In 1906, a bronze statue of Elder on a granite base and surrounded by a memorial garden, was unveiled in Elder Park by the Provost of Govan, Sir John Anthony. Elder is shown seated, wearing her academic gown with her mortar board in her lap. The sculptor was Glasgow graduate Archibald Macfarlane Shannan (1850–1915) and the £2,000 cost was raised by public subscription, much of it from the ordinary people of Govan who held her in high regard. It was one of the first statues of a woman in Glasgow, and remains one of only four statues commemorating named women, rather than allegorical figures (the other three statues are of Dolores Ibarruri on the Clyde Walkway; Mary Barbour in Govan; Queen Victoria in George Square.) Elder's statue is Category A Listed and the monument and memorial gardens were restored in 2010.

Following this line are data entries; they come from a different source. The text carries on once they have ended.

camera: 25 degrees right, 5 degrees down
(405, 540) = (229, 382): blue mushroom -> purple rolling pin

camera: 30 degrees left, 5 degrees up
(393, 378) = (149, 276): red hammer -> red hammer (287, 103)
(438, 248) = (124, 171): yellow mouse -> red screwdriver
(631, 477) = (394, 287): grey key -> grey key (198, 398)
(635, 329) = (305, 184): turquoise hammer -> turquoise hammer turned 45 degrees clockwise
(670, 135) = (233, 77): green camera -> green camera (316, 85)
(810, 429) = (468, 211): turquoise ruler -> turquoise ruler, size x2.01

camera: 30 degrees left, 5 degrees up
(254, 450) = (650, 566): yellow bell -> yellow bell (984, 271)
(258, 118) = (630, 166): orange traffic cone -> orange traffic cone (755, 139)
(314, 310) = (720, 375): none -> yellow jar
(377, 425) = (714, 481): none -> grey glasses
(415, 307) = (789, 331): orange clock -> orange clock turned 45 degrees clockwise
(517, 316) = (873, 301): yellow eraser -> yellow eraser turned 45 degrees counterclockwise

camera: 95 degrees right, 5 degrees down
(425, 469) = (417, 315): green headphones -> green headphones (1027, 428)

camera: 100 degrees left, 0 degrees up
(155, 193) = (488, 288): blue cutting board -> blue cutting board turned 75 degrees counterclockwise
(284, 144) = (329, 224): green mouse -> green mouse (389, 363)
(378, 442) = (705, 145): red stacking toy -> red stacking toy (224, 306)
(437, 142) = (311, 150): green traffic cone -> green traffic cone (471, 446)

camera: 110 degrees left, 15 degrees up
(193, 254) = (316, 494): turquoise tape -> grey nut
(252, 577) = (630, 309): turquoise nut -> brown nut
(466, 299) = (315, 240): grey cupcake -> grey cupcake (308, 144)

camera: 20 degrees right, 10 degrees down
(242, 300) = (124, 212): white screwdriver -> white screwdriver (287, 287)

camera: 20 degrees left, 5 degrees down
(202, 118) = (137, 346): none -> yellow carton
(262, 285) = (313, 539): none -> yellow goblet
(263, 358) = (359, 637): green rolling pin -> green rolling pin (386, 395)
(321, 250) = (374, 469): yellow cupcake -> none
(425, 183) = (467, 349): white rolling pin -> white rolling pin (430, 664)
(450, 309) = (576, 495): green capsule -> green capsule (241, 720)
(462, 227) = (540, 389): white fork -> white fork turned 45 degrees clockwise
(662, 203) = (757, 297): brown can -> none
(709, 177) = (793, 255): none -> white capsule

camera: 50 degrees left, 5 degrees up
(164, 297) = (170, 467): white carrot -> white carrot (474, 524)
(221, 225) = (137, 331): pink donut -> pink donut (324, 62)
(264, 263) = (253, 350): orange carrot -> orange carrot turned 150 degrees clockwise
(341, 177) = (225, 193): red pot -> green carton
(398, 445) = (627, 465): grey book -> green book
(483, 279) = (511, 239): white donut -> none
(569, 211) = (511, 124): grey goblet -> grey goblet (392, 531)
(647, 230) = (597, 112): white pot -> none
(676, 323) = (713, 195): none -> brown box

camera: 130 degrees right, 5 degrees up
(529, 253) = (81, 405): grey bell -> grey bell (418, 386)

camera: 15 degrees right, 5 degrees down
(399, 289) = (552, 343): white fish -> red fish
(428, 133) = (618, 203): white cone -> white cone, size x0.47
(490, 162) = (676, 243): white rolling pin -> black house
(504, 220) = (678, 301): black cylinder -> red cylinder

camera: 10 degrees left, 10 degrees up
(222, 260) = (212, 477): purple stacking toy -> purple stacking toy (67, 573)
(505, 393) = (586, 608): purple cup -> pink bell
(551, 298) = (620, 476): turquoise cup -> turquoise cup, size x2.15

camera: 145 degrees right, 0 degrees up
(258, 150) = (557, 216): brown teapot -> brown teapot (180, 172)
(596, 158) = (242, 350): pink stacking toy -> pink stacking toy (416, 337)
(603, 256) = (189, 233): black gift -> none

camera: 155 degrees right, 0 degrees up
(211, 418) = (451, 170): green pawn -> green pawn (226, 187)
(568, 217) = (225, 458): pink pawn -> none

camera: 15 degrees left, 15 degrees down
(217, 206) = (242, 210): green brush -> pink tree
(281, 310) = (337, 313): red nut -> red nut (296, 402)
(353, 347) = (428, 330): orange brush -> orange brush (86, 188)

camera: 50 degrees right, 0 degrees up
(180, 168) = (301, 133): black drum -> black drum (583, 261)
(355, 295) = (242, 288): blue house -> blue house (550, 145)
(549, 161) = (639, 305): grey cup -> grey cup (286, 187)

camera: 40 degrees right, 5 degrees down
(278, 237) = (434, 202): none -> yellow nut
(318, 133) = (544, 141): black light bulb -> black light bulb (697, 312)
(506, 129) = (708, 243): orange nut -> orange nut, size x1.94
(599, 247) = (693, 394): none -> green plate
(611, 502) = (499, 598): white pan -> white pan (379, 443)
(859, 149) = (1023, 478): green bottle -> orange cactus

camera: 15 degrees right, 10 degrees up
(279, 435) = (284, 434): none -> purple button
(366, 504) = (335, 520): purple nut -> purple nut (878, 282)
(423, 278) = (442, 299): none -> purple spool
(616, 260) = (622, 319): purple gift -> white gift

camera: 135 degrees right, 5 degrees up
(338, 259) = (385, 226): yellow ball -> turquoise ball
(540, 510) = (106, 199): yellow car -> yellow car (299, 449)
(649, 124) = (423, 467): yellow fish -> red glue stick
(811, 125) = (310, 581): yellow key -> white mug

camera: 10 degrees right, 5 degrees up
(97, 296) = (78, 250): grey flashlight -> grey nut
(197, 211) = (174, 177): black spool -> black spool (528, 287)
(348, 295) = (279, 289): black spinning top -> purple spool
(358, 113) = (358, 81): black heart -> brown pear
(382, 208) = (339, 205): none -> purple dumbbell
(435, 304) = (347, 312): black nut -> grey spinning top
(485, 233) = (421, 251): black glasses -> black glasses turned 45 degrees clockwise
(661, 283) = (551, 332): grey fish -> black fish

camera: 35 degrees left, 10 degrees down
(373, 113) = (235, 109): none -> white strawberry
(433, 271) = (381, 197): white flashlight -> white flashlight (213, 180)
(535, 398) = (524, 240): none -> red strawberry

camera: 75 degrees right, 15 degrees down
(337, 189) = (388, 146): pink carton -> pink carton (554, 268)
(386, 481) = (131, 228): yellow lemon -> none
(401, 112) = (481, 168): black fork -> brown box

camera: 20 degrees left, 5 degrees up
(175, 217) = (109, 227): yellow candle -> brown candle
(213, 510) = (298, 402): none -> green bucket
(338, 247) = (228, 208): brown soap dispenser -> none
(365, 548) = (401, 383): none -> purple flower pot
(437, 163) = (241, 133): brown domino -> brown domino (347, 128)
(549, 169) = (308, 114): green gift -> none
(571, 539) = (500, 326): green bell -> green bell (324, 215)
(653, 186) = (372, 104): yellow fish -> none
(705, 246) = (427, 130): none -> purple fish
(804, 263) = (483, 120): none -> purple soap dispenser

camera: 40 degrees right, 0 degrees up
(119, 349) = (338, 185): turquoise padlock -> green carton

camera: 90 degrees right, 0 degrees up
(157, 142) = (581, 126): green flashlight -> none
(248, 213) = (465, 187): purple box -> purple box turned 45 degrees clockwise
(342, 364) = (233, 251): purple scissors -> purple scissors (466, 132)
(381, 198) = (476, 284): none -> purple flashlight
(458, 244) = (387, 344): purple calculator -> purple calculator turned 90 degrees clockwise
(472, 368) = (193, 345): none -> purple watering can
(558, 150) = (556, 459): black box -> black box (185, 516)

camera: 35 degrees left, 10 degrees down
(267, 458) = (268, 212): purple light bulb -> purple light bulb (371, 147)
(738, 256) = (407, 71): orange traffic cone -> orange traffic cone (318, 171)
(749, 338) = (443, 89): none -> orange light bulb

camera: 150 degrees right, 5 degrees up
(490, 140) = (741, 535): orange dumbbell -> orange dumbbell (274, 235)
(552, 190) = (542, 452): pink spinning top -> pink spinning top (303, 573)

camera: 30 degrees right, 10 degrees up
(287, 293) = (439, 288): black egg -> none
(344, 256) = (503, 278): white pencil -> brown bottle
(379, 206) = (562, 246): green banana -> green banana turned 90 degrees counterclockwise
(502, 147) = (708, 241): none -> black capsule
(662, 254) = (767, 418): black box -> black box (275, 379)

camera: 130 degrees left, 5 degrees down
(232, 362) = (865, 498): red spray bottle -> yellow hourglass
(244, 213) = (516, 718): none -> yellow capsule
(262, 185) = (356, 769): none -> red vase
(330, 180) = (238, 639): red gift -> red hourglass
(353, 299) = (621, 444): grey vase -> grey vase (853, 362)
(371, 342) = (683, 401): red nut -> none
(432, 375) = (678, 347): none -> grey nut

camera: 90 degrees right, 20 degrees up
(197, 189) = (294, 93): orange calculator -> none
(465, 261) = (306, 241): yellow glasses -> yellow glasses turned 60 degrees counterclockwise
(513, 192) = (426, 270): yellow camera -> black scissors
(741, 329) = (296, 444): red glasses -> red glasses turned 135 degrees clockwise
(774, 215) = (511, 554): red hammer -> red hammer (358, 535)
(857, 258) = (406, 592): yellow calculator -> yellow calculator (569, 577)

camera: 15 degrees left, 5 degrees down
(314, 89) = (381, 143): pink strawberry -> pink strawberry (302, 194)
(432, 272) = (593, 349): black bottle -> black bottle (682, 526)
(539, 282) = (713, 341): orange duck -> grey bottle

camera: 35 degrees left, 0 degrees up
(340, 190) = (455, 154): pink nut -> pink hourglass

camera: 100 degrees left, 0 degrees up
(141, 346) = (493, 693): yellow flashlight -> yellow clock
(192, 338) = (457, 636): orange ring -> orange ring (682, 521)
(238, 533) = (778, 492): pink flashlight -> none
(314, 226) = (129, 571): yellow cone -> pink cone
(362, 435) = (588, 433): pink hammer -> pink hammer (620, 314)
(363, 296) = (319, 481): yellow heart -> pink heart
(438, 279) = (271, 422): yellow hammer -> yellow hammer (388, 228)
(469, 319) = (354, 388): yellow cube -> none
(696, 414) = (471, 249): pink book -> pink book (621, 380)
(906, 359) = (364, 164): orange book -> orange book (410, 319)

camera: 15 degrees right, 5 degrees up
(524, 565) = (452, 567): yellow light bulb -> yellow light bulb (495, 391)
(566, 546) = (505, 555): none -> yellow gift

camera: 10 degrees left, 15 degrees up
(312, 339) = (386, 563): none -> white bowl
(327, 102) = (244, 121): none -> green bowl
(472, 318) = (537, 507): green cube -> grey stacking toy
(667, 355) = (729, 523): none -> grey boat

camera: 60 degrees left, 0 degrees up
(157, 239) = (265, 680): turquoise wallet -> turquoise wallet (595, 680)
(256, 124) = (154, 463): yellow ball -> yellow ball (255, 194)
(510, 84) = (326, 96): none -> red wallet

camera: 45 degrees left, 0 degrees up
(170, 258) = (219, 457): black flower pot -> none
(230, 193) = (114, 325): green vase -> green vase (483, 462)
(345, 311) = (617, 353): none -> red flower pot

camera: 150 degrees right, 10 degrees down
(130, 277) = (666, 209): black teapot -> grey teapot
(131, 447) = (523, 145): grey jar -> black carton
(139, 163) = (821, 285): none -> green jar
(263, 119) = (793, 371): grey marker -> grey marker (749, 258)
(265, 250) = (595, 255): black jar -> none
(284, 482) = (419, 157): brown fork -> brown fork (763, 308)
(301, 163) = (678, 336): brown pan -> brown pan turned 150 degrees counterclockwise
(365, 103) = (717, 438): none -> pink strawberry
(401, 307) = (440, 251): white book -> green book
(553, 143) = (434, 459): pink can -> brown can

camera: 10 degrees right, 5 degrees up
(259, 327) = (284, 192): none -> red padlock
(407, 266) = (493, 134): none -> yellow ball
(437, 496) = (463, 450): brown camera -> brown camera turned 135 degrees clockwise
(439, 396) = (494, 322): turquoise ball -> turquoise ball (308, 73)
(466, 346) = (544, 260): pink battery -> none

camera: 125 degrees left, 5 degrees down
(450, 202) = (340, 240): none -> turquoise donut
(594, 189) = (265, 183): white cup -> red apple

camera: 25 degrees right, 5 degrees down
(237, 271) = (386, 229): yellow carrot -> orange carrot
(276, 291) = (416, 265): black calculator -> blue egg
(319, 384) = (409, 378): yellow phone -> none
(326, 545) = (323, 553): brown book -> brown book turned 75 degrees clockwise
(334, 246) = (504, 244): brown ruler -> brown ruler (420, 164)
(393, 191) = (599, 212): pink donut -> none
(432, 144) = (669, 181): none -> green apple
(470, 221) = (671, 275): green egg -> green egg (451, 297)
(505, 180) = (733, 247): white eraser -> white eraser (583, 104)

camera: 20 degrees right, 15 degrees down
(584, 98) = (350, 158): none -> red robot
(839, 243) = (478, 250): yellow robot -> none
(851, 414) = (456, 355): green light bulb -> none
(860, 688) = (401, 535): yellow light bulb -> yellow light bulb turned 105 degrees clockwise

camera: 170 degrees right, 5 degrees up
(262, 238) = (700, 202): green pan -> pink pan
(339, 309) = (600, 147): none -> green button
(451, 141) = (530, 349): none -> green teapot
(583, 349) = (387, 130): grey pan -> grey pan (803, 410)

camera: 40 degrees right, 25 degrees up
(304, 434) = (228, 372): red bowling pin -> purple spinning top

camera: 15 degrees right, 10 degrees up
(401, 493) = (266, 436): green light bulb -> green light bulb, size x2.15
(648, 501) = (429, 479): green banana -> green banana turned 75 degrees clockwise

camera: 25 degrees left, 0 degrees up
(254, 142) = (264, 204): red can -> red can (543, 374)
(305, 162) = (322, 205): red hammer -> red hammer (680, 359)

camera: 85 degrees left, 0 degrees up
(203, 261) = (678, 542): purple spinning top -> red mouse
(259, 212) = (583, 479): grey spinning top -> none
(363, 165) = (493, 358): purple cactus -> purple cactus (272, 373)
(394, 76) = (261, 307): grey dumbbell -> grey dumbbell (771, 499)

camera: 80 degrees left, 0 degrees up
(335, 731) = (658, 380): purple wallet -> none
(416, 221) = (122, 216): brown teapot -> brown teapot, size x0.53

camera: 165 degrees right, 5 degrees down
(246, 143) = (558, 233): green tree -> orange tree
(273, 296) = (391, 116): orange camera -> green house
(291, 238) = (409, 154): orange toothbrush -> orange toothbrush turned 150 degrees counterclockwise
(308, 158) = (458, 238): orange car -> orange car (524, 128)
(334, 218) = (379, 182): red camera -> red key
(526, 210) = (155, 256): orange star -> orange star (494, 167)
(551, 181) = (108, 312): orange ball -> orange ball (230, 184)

In 2026, a mural depicting Elder was unveiled in Govan. It was created by artist Rogue One and commemorates Elder's philanthropical contributions, such as the financing of Elder Park. The mural has a profile of Elder with roses and the Elder Park Library also shown.

Another Elder Park exists in Adelaide, Australia, however, this is named for a different Elder family. At one time, both parks had a similar bandstand, however the Govan one has since been lost.

Elder also has a bicycle named in her honour, The Glasgow tour company Gallus Pedals has named its bikes after a number of famous Glaswegian women in several categories. Elder is in the category "Leaders, Philanthropists and Community Builders" along with Beatrice Clugston.